Prima di intervenire sul nostro corpo in maniera invasiva, quale è ufficialmente considerata in Italia la pratica del tatuaggio, è sempre bene farsi tutte le domande possibili al fine di non incorrere in rischi non calcolati.

Se stai leggendo, è perché probabilmente assumi psicofarmaci e stai considerando l’opzione di regalarti un tatuaggio, perciò vorresti rassicurazioni sulla compatibilità delle due cose.

Vediamo allora di approfondire insieme l’argomento!

Tatuaggi…

Ormai la cosa è ampiamente normalizzata, anche perché gli standard di igiene e sicurezza sono molto severi, ma farsi un tatuaggio rimane una cosa seria!

Sono tantissime le microlesioni che l’ago del tatuatore va a imprimere alla cute, e stiamo pur sempre introducendo nel nostro corpo alcune sostanze innaturali, ossia gli inchiostri con i loro componenti chimici.

È perciò legittimo interrogarsi su eventuali controindicazioni nel caso in cui si assumano farmaci particolari.

… e psicofarmaci

Quella degli psicofarmaci è un’ampia categoria-ombrello che va a indicare quei medicinali che, se assunti più o meno regolarmente a seconda delle tipologie, migliorano la qualità della vita psichica.

Vanno presi sotto stretto controllo del medico poiché possono dare luogo a controindicazioni anche importanti.
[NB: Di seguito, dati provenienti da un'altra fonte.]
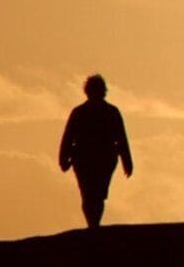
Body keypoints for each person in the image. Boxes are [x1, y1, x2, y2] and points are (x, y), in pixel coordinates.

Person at [57, 74, 135, 228]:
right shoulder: (81, 112)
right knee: (89, 193)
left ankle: (94, 225)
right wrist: (63, 158)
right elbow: (68, 137)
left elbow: (121, 138)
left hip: (103, 158)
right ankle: (93, 226)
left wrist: (127, 161)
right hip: (84, 159)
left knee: (96, 193)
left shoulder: (109, 112)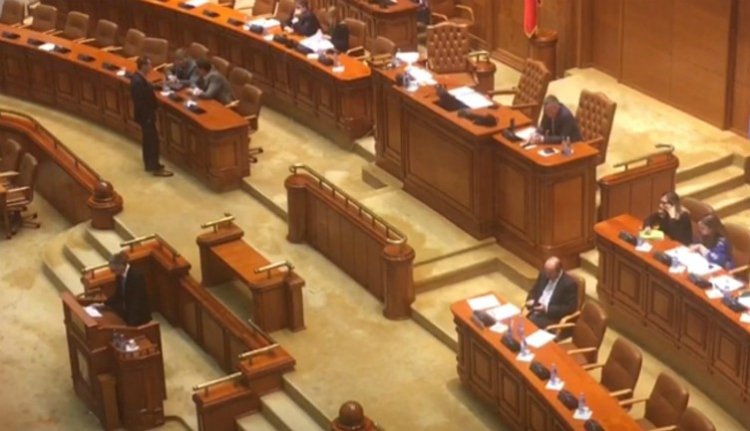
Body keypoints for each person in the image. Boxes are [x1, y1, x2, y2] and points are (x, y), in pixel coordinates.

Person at [130, 56, 173, 177]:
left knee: (150, 140)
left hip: (147, 115)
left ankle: (151, 164)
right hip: (146, 116)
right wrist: (148, 117)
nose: (151, 67)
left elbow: (146, 89)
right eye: (149, 65)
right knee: (151, 142)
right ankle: (153, 167)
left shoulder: (139, 78)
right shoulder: (137, 81)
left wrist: (155, 86)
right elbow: (140, 102)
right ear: (143, 66)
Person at [525, 257, 578, 329]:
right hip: (536, 309)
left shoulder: (569, 284)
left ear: (558, 271)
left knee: (528, 325)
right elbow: (534, 290)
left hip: (552, 317)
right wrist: (531, 299)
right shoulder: (544, 274)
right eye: (546, 272)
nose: (547, 275)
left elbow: (570, 308)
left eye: (550, 273)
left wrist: (547, 309)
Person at [104, 251, 152, 326]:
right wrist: (104, 303)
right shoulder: (119, 276)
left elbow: (137, 301)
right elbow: (118, 295)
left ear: (120, 266)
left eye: (113, 270)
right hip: (127, 314)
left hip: (139, 318)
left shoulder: (136, 276)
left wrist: (131, 322)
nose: (112, 273)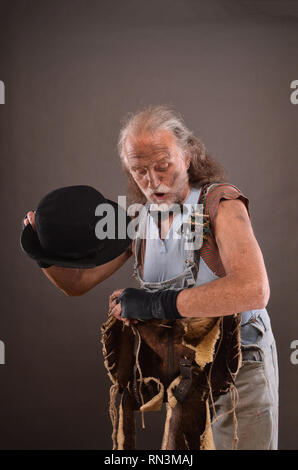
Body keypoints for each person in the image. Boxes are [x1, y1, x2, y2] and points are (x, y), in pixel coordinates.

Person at [24, 105, 279, 450]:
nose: (153, 181)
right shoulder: (138, 221)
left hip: (238, 371)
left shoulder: (220, 204)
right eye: (140, 171)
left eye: (163, 166)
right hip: (187, 377)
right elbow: (77, 284)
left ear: (188, 156)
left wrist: (155, 303)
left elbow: (254, 289)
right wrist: (39, 245)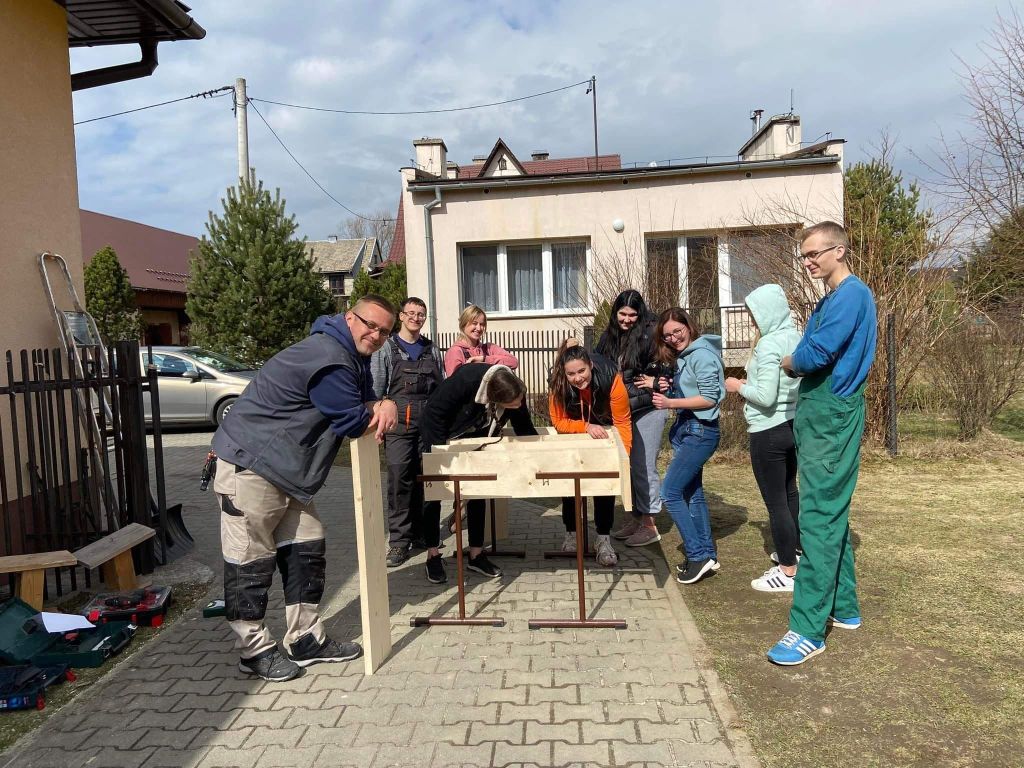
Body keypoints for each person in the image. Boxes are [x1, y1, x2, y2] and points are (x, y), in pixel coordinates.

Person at [211, 295, 398, 682]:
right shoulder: (330, 358)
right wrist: (384, 408)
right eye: (370, 325)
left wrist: (383, 402)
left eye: (384, 331)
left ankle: (306, 640)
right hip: (252, 463)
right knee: (250, 560)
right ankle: (254, 650)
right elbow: (353, 421)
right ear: (350, 317)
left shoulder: (351, 354)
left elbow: (366, 401)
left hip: (286, 471)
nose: (376, 335)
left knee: (307, 548)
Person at [766, 221, 877, 666]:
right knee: (831, 511)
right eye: (805, 256)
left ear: (840, 251)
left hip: (832, 413)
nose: (808, 262)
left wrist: (790, 362)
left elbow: (816, 353)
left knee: (818, 517)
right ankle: (844, 606)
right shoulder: (832, 298)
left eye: (814, 254)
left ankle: (808, 629)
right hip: (820, 412)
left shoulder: (851, 295)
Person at [418, 363, 537, 583]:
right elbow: (435, 413)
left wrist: (537, 453)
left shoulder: (511, 387)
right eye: (514, 403)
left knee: (477, 492)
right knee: (434, 494)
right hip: (442, 433)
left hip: (476, 437)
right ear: (495, 397)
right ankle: (432, 554)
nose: (519, 404)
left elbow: (524, 426)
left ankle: (476, 554)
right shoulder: (467, 379)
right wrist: (440, 455)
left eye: (520, 400)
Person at [724, 284, 803, 593]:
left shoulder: (769, 344)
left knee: (776, 502)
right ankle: (795, 552)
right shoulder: (795, 336)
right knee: (790, 493)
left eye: (753, 313)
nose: (751, 320)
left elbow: (766, 397)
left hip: (767, 431)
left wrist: (738, 386)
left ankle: (787, 571)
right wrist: (752, 382)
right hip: (792, 425)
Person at [652, 308, 726, 585]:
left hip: (700, 431)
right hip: (689, 429)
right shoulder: (686, 356)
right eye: (667, 335)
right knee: (692, 494)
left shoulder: (702, 355)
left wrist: (670, 402)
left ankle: (697, 555)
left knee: (669, 492)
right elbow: (691, 391)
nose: (673, 338)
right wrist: (667, 387)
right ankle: (707, 555)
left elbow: (709, 398)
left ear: (689, 327)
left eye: (677, 331)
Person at [370, 297, 445, 567]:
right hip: (398, 425)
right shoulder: (387, 348)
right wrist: (377, 424)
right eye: (411, 313)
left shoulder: (431, 349)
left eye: (421, 314)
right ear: (401, 316)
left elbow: (442, 388)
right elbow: (376, 390)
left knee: (426, 480)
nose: (416, 318)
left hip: (428, 426)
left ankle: (423, 534)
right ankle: (399, 542)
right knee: (399, 480)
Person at [595, 290, 671, 547]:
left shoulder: (652, 333)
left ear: (640, 314)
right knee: (627, 465)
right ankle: (636, 518)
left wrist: (657, 380)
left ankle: (650, 524)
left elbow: (668, 364)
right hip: (622, 411)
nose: (626, 320)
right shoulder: (609, 336)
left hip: (648, 408)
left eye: (632, 315)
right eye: (622, 314)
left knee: (643, 466)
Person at [548, 339, 633, 567]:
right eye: (571, 374)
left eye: (582, 371)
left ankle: (603, 539)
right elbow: (559, 422)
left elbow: (622, 421)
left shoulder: (611, 378)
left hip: (604, 430)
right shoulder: (557, 384)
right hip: (574, 432)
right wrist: (585, 427)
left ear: (591, 366)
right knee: (570, 485)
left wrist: (623, 456)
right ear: (564, 373)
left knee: (604, 484)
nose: (578, 378)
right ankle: (572, 533)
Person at [443, 304, 519, 377]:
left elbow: (513, 362)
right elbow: (454, 383)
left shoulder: (489, 348)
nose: (479, 328)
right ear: (463, 324)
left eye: (482, 324)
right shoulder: (455, 352)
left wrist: (484, 359)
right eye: (474, 323)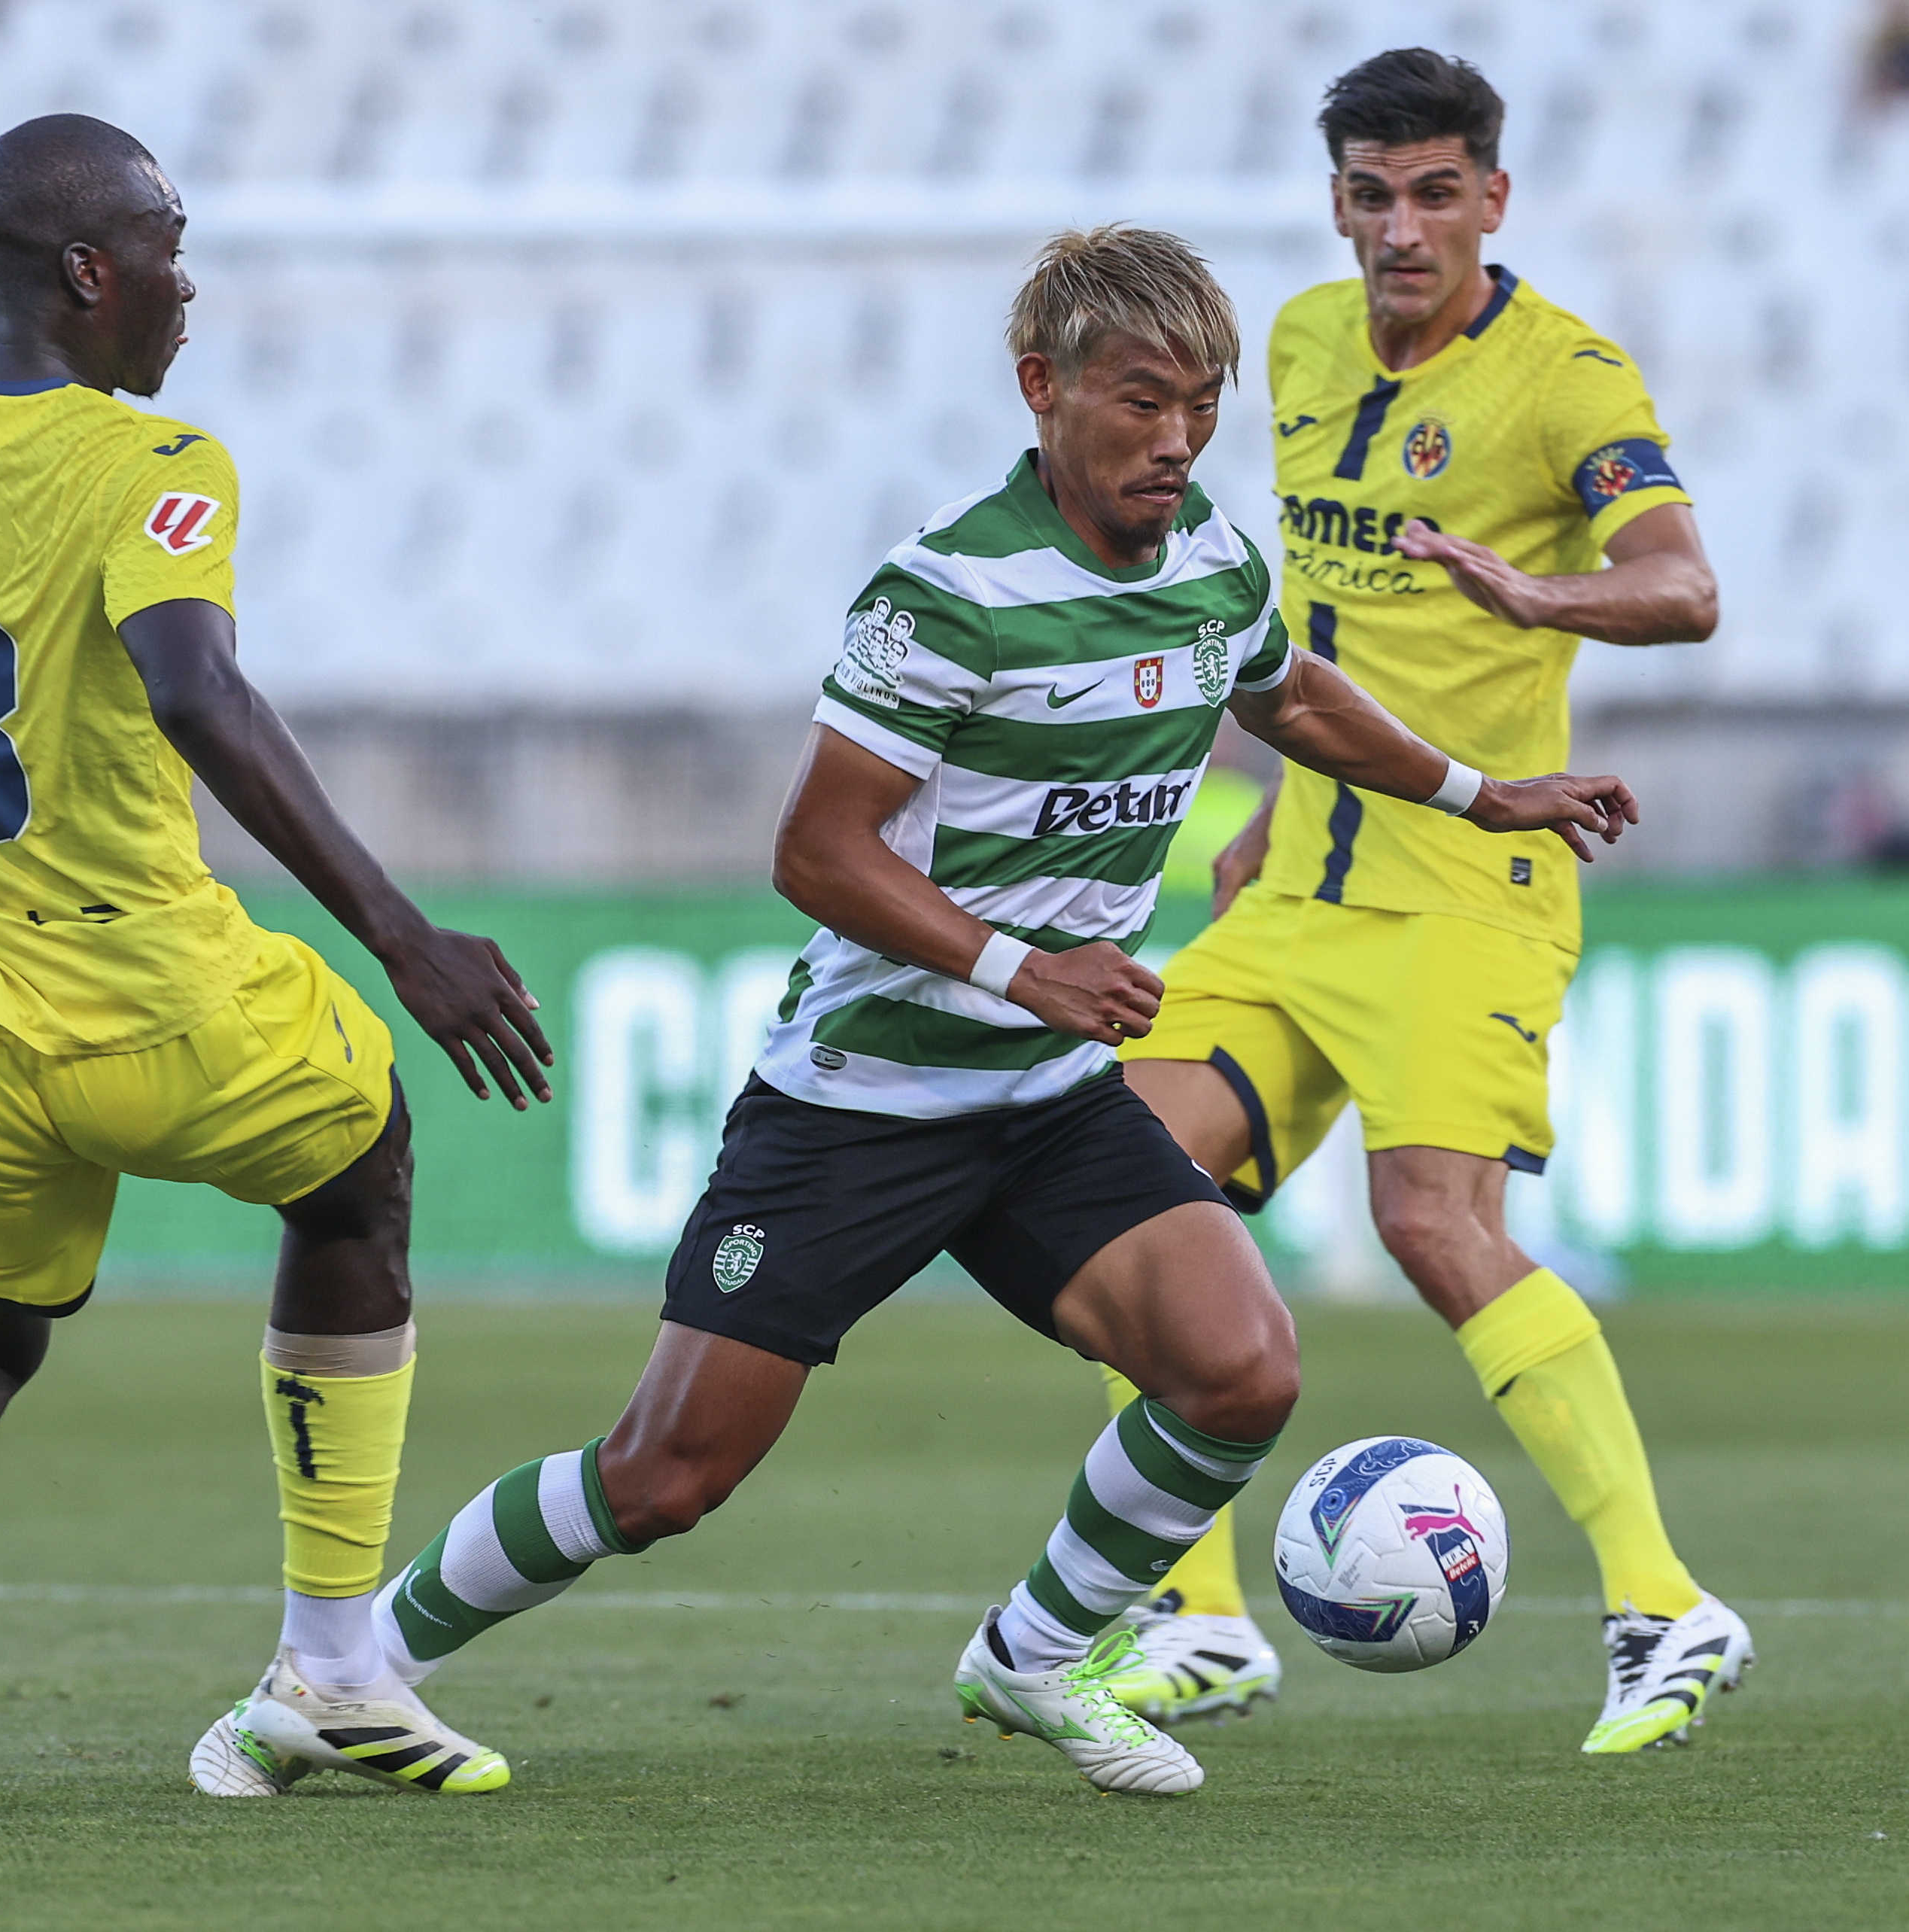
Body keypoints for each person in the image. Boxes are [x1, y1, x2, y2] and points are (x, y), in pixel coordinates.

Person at [187, 224, 1637, 1800]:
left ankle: (1037, 1653)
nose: (1176, 441)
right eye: (1143, 403)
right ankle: (334, 1675)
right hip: (862, 1100)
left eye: (1202, 406)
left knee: (1243, 1369)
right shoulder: (954, 594)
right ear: (1044, 387)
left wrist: (1483, 792)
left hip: (1044, 1100)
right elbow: (815, 850)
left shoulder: (1211, 561)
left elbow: (1284, 694)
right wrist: (1030, 970)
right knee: (665, 1476)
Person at [0, 114, 555, 1803]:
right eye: (166, 245)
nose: (186, 283)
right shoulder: (157, 466)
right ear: (89, 273)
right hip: (152, 998)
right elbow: (196, 688)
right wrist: (402, 934)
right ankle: (333, 1663)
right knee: (358, 1170)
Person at [1102, 49, 1749, 1756]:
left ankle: (1665, 1605)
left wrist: (1532, 587)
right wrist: (1254, 809)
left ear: (1493, 199)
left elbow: (1682, 589)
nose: (1402, 228)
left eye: (1435, 193)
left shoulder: (1561, 381)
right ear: (1337, 202)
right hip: (1298, 879)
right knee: (1113, 1198)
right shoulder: (1303, 345)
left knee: (1434, 1229)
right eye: (1372, 195)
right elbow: (1315, 625)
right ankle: (1205, 1622)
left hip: (1471, 885)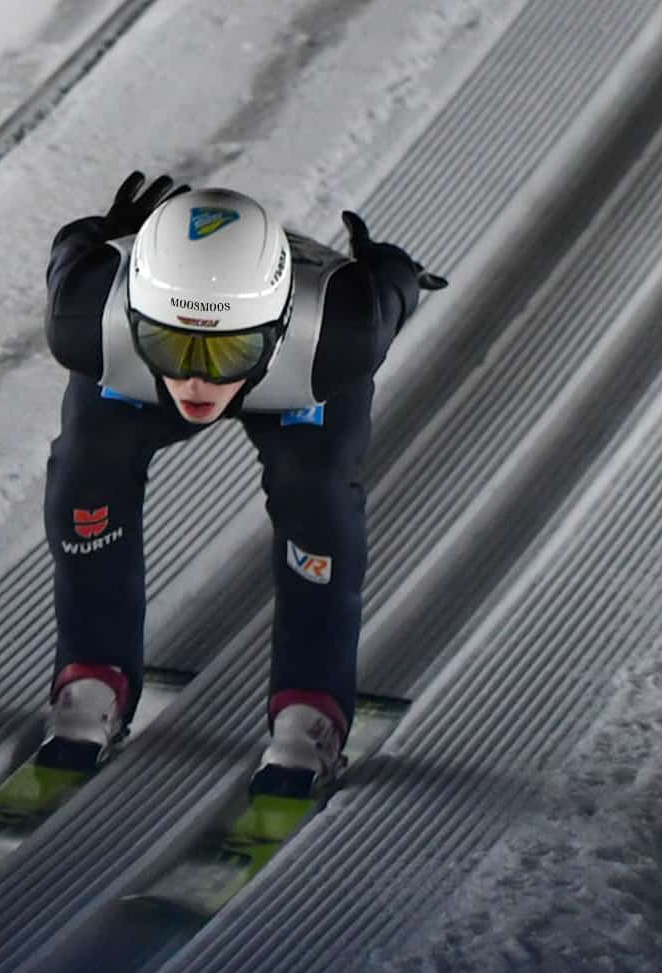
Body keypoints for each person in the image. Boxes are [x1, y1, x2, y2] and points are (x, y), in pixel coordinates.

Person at [40, 170, 440, 795]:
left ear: (279, 328)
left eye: (227, 353)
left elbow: (72, 248)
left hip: (223, 375)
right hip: (286, 375)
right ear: (132, 315)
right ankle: (96, 670)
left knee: (317, 500)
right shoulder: (85, 314)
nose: (197, 383)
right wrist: (390, 266)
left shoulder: (342, 327)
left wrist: (100, 238)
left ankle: (310, 699)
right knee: (86, 473)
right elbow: (391, 288)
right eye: (171, 346)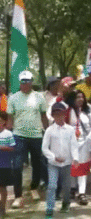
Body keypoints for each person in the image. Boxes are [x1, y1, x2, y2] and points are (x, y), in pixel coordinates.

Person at [7, 70, 48, 208]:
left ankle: (34, 188)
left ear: (31, 81)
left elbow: (43, 116)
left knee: (37, 164)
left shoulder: (39, 97)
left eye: (28, 80)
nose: (26, 83)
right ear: (20, 83)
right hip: (19, 135)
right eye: (23, 81)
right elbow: (10, 118)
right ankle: (18, 196)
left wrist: (48, 132)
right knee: (17, 166)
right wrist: (7, 134)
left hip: (36, 135)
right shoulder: (13, 98)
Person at [42, 102, 79, 219]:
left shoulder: (70, 130)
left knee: (67, 186)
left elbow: (74, 145)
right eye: (56, 114)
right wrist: (53, 157)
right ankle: (49, 208)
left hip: (66, 163)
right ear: (53, 115)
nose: (59, 116)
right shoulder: (49, 130)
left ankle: (66, 203)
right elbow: (44, 148)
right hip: (53, 163)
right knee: (52, 185)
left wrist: (76, 158)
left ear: (64, 115)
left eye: (61, 114)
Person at [65, 90, 91, 205]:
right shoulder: (68, 111)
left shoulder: (87, 111)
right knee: (72, 167)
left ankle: (82, 192)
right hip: (71, 142)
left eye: (82, 97)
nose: (80, 99)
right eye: (78, 97)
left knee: (82, 168)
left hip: (85, 142)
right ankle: (72, 189)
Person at [0, 112, 15, 217]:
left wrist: (1, 148)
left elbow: (12, 148)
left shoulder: (8, 134)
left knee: (2, 187)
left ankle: (3, 207)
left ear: (4, 122)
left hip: (4, 165)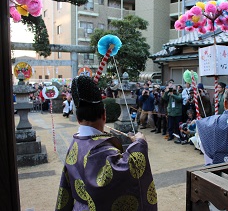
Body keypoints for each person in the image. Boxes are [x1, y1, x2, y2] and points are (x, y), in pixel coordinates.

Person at [55, 75, 157, 210]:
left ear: (78, 118)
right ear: (104, 115)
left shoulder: (75, 143)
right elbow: (125, 171)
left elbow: (66, 187)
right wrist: (140, 144)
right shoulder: (102, 151)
Cosa fare se stai assumendo psicofarmaci e hai appuntamento dal tatuatore?

Innanzitutto, identifica a quale categoria di farmaco appartiene quello che prendi tu. Devi sapere che quelli noti per andare a “interferire” leggermente con l’applicazione e la guarigione di un tatuaggio sono gli SSRI, ovvero gli inibitori della ricaptazione della serotonina, spesso noti come anti-depressivi.

Sarebbe opportuno avvisare il tuo tatuatore se sei in cura con un simile medicinale.

Qual è il problema che potrebbe insorgere? Non è detto che ciò avvenga, ma gli SSRI sono noti per la tendenza ad andare abbassare la capacità di coaugulazione del sangue.

Mentre ti fai tatuare potresti perciò osservare un sanguinamento maggiore di quello previsto, o una guarigione del tatuaggio più lenta delle aspettative!

Inoltre, nella fase iniziale di assunzione alcuni psicofarmaci potrebbero dare luogo a fenomeni di irritazione cutanea, nel qual caso si sconsiglia caldamente di farsi tatuare. Meglio aspettare un po’ e sentire in ogni caso il parere del medico.

Non interrompere assolutamente l’assunzione del farmaco senza la sua approvazione: gli SSRI arrestati bruscamente possono causare disagi molto seri!